§ **Source records**:
· · · · · · ·

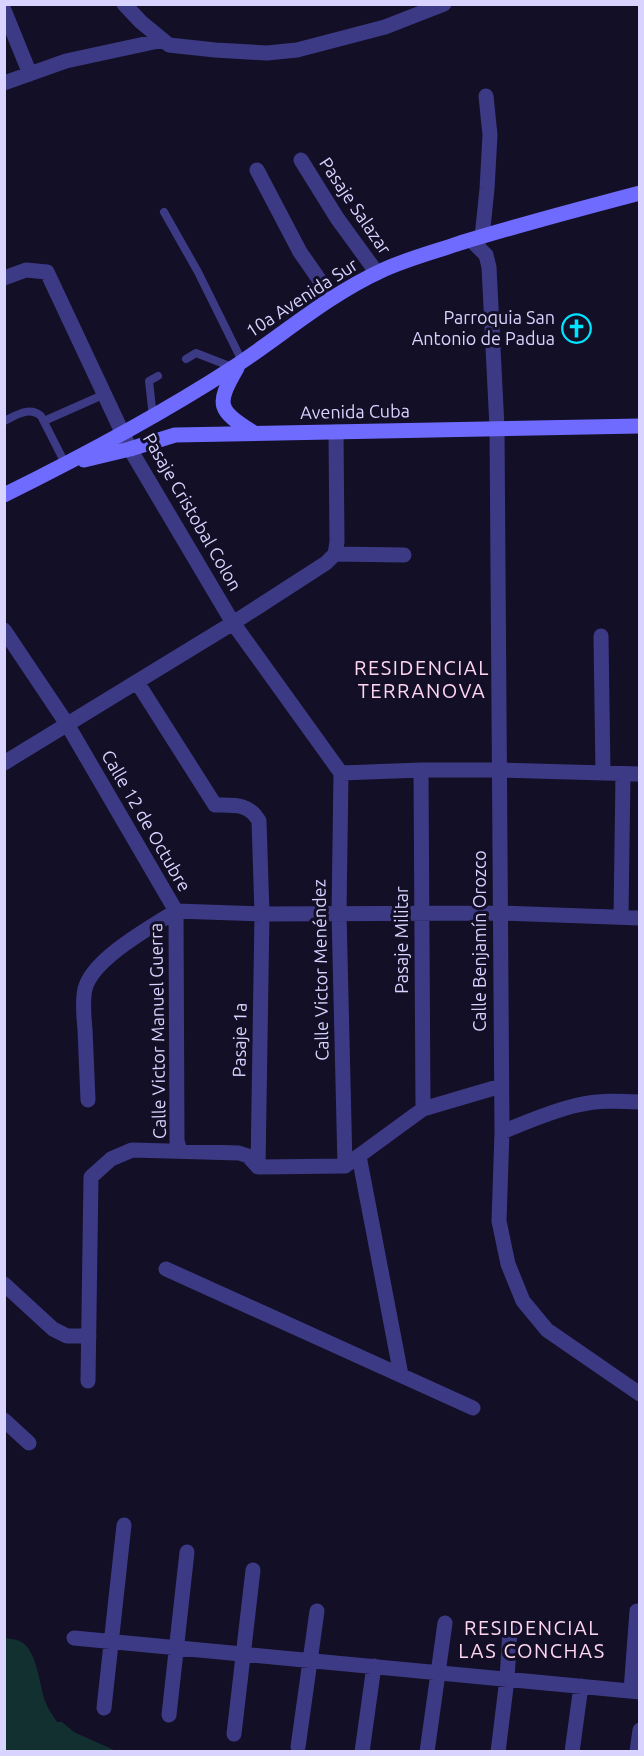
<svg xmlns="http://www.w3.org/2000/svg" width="644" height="1756" viewBox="0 0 644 1756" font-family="Ubuntu,sans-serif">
	<rect width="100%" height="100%" fill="#130f26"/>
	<!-- green -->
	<path fill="#12302f" d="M 4,1638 C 11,1639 18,1639 23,1643 C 37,1653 40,1686 45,1701 C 48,1709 53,1716 57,1722 L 62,1722 L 74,1732 L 116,1751 L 5,1751 Z"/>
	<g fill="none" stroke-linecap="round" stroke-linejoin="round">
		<!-- lane -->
		<path stroke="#3d3a85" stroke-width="8" d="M 164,212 L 198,272 L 242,361
			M 186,359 L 196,353 L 232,367
			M 153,417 L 149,381 L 158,376
			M 4,421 C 17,415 29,406 41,416 L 66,465
			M 44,421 L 105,394"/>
		<!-- street -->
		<path stroke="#3d3a85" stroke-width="15" d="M 124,4 L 141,22 L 169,45 L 215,50 L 267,53 L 297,50 L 385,27 L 444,4
			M 4,10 L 30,74
			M 4,83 L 66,61 L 163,40
			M 301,160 L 337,218 L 377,273
			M 257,170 L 300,252 L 332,298
			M 482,237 L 487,189 L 490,135 L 486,96
			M 471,240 L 486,255 L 489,267 L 497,428 L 502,1132 L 499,1221 L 508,1264 L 523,1301 L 547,1330 L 640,1394
			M 4,278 L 26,270 L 47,272 L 130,449 L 233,623 L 341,773
			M 335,554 L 404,555
			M 4,630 L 67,724 L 176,911 L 177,1141 L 180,1151
			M 601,636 L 603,773
			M 137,682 L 215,805 C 234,805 249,803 259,821 L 262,914 L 258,1167
			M 4,763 L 233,623 L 326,563 L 335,554 L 337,542 L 336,432
			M 421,770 L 423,1109
			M 341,773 L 339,913 L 345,1166
			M 341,773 L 421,770 L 499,770 L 640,774
			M 176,911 L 262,914 L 499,913 L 640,918
			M 621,917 L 623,774
			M 88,1100 C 87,1077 86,1054 85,1030 C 84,1017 82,1002 85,989 C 92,959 151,927 176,911
			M 502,1132 C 527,1122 551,1111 578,1105 C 598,1100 619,1101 640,1102
			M 359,1156 L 401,1375
			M 166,1269 L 473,1408
			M 4,1284 L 53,1329 L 67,1336 L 89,1336
			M 88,1381 L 91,1177 L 111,1159 L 132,1150 L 239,1153 L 248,1156 L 258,1167 L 345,1166 L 423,1109 L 501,1086
			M 4,1420 L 29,1443
			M 74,1638 L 640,1692
			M 631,1691 L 637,1611
			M 104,1708 L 124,1525
			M 169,1715 L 187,1552
			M 234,1734 L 253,1570
			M 298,1747 L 317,1611
			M 362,1752 L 374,1666
			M 427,1752 L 445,1623
			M 498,1752 L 507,1679 L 510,1630
			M 572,1752 L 581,1686
			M 637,1752 L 640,1730"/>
		<!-- secondary -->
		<path stroke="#6f6bff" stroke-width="15" d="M 237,368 C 215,406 218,410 254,433
			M 84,460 L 130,449 L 175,435 L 640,426
			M 4,495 C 83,456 160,415 234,367 C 284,334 328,295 383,270 C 407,259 434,252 460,243 C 519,225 579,209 640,193"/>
	</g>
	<!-- icons -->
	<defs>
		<symbol id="church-ring" viewBox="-11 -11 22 22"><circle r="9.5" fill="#130f26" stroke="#00e5ff" stroke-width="1.5"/><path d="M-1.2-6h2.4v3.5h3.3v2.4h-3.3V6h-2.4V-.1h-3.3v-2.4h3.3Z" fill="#00e5ff"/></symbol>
	</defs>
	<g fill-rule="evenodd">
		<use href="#church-ring" x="560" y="312" width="33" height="33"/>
	</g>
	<g text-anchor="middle" stroke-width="6" stroke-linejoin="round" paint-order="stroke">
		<!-- street labels -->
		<g font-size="18" fill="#d9d4ff" stroke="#130f26">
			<text transform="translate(355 206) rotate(56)" y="6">Pasaje Salazar</text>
			<text transform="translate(302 298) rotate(-33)" y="6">10a Avenida Sur</text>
			<text transform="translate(355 412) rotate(-1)" y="6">Avenida Cuba</text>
			<text transform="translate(192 512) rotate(60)" y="6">Pasaje Cristobal Colon</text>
			<text transform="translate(146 821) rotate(60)" y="6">Calle 12 de Octubre</text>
			<text transform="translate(402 940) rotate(-90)" y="6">Pasaje Militar</text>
			<text transform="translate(480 941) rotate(-90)" y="6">Calle Benjamín Orozco</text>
			<text transform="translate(321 970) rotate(-91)" y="6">Calle Victor Menéndez</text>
			<text transform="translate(158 1031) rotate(-91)" y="6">Calle Victor Manuel Guerra</text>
			<text transform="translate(240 1040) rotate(-89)" y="6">Pasaje 1a</text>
		</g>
		<!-- poi labels -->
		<g font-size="18" fill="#d9d4ff" stroke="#130f26" text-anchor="end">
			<text x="555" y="324">Parroquia San<tspan x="555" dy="21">Antonio de Padua</tspan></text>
		</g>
		<!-- neighbourhood labels -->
		<g font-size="20" letter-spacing="1.5" fill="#ffd6f0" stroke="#130f26">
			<text x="422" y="675">RESIDENCIAL<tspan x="422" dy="23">TERRANOVA</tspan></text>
			<text x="532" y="1635">RESIDENCIAL<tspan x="532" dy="23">LAS CONCHAS</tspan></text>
		</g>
	</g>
	<!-- border -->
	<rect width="644" height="1756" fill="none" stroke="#d9d4ff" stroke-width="12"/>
</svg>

· · · · · · ·

§ **Activity**: Only lines with the word "linejoin" are wanted. Find and copy them from the records above.

§ **Response for this exercise**:
	<g fill="none" stroke-linecap="round" stroke-linejoin="round">
	<g text-anchor="middle" stroke-width="6" stroke-linejoin="round" paint-order="stroke">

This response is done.